Image: HD 143811 AB b, now confirmed by two independent teams of astronomers, using direct imaging data from both the Gemini Planet Imager and the Keck Observatory. The Exeter team confirmed the discovery using ESO’s SPHERE instrument. Credit: Squicciarini et. al.
I mentioned the issue of the new planet’s formation. That’s one of the reasons this discovery is going to make waves. The overview from Exeter:
This discovery adds an important data point for comparative exoplanetology, bridging the temperature range between AF Lep b (De Rosa et al. 2023; Mesa et al. 2023; Franson et al. 2023) and cooler planets with a slightly lower mass, such as 51 Eri b (Macintosh et al. 2015). Together, these directly imaged planets of varying ages and masses offer a unique testbed for models of giant planet cooling and evolution. Moreover, HD 143811 b joins the small sample of circumbinary planets detected in imaging. Monitoring the binary with radial velocities and interferometry, along with astrometric orbit follow-up, will constrain the dynamical history of the system. While a characterization of the atmosphere is currently limited by the spectral coverage, broader wavelength and high-resolution observations especially in the mid-infrared will be essential for probing temperature structure and composition. This characterization will clarify the differences between circumbinary and single-star planets and their relation to free-floating objects.
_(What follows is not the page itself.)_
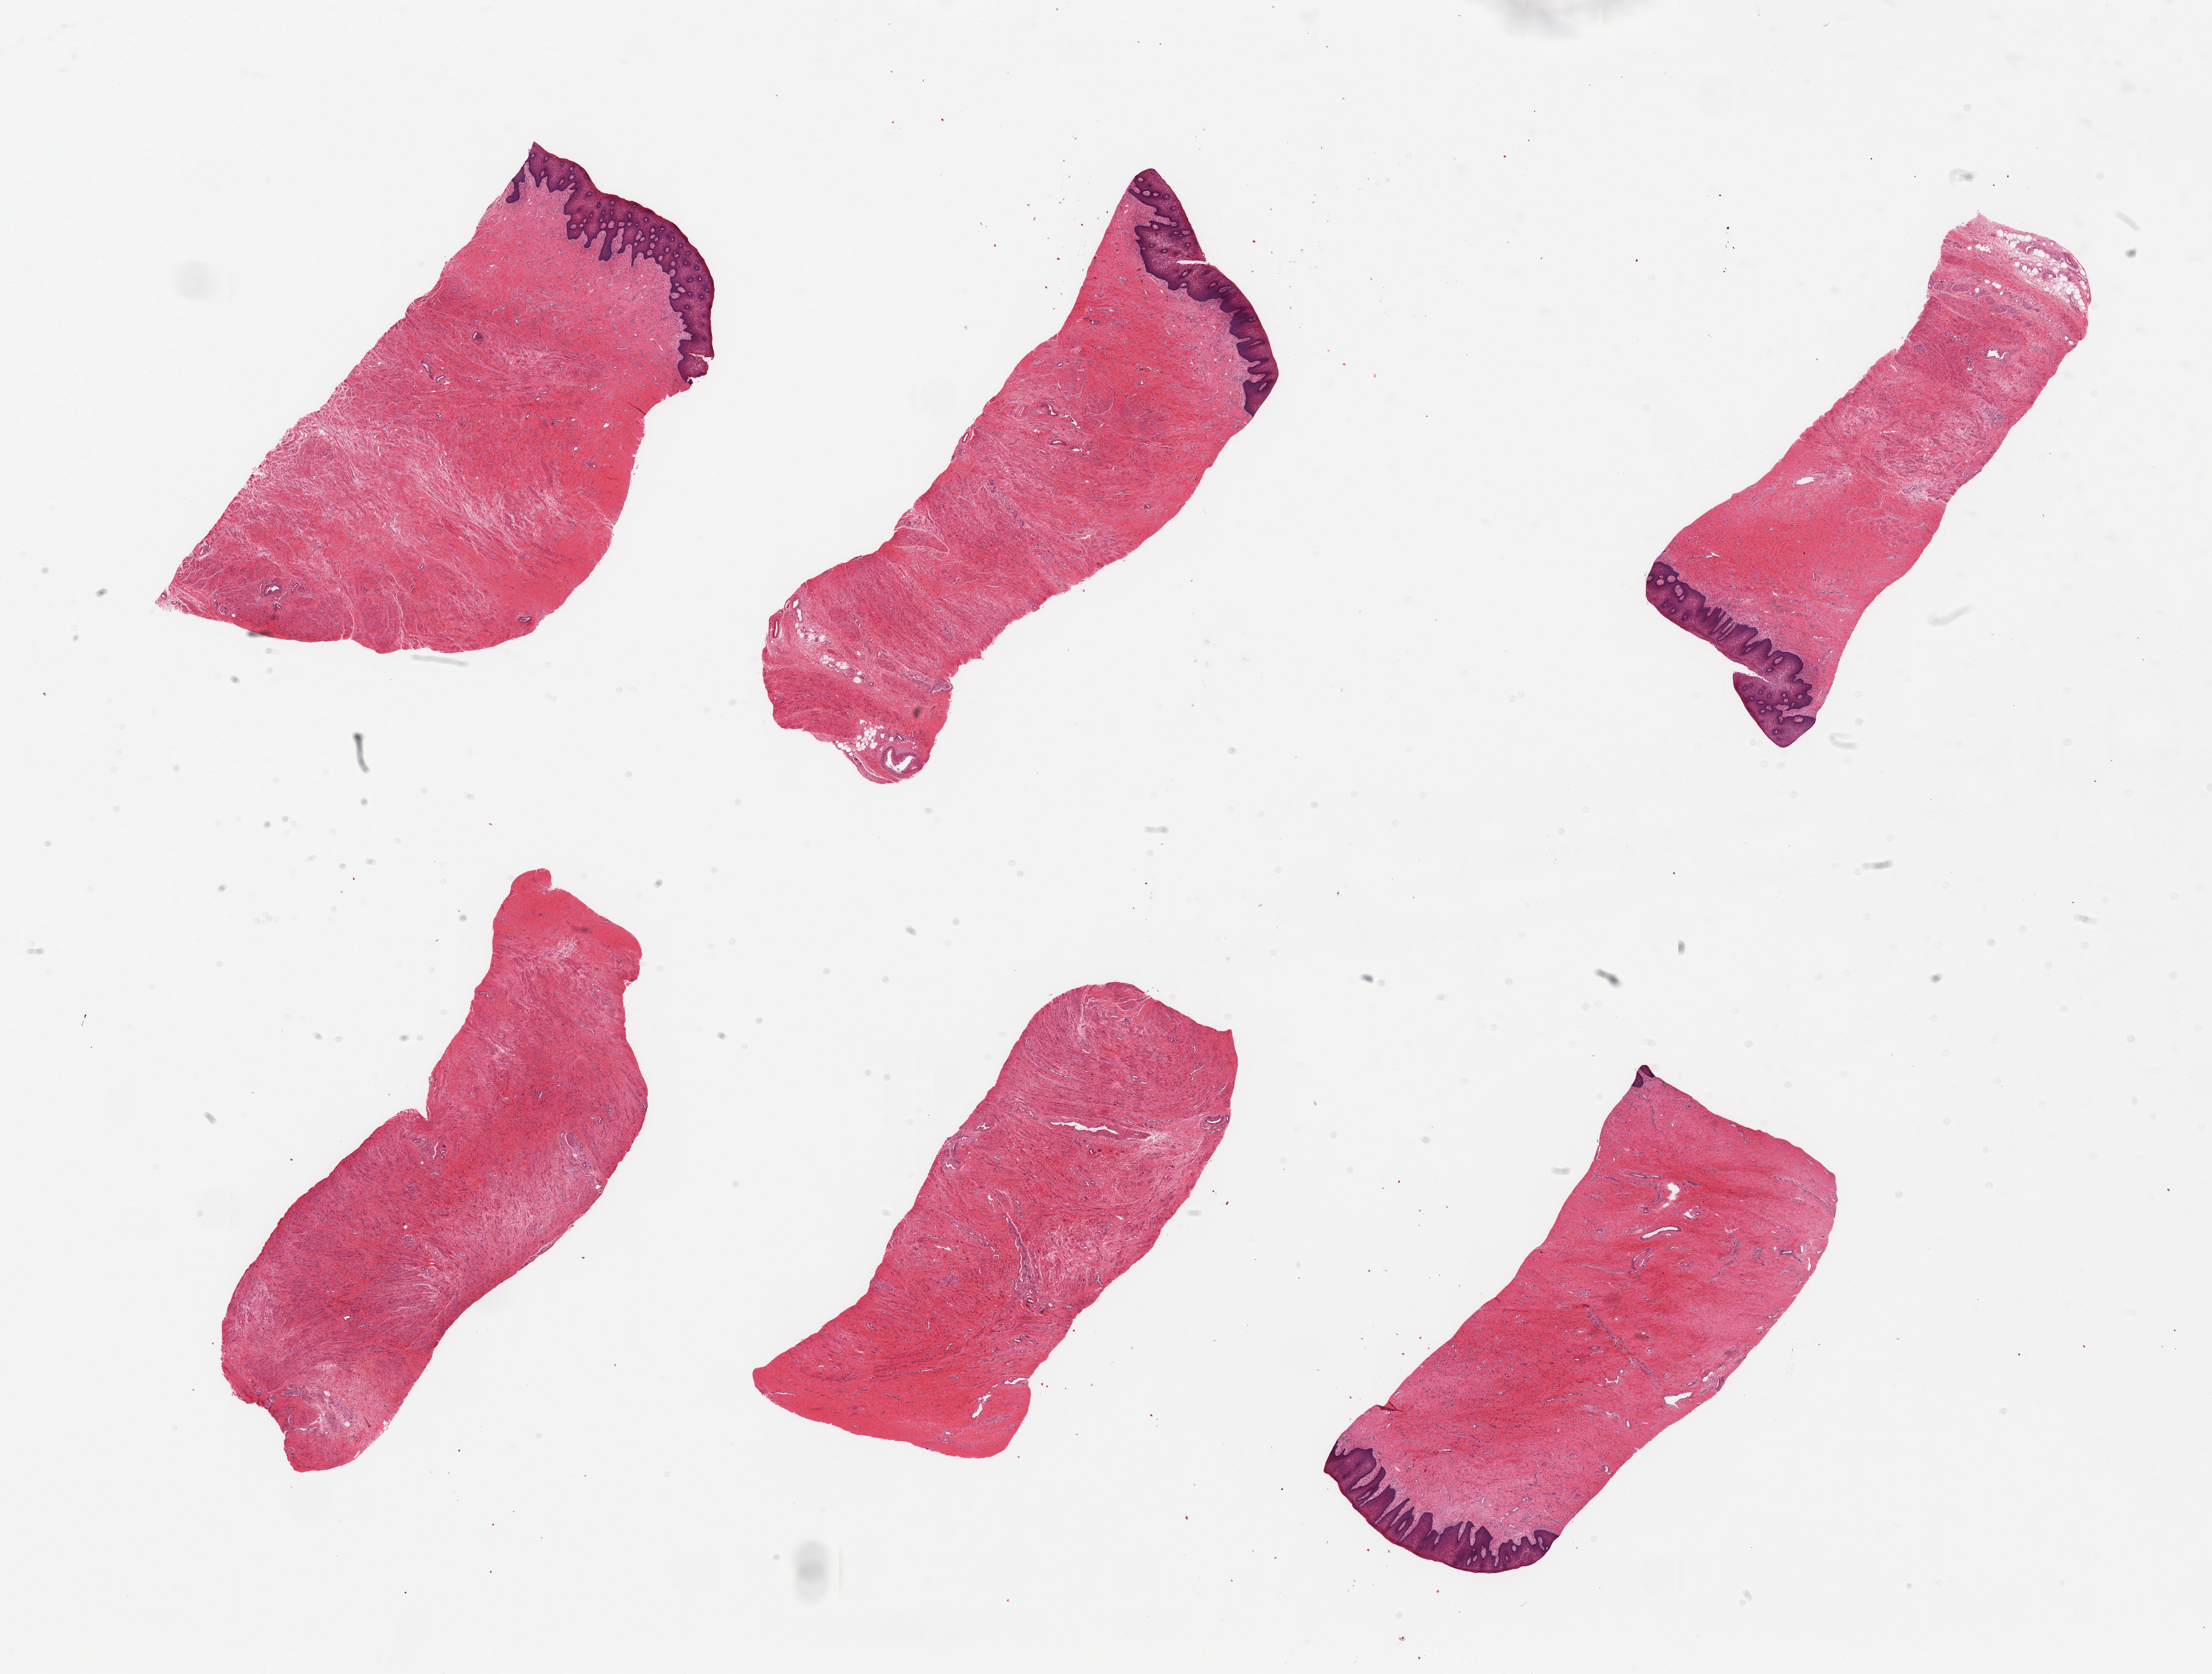
Whole-slide image, haematoxylin and eosin stain, a low-resolution overview of the entire scanned area, about 28.5 x 21.6 mm (from a 20x scan), PAXgene-fixed paraffin-embedded (PFPE) section, section of vagina (target tissue), donor tissue sample.
• reviewer comment on this tissue sample: 6 pieces, two lack epithelium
The discovery was announced in two papers. The Northwestern offering is Jones et al. “HD 143811 AB b: A directly imaged planet orbiting a spectroscopic binary in Sco-Cen,” (11 December 2025). Now available as a preprint, with publication in process at The Astrophysical Journal Letters. The University of Exeter discovery paper is Squicciarini et al., “GPI+SPHERE detection of a 6.1 MJup circumbinary planet around HD 143811,” Astronomy & Astrophysics Vol. 702 (2025), L10 (full text).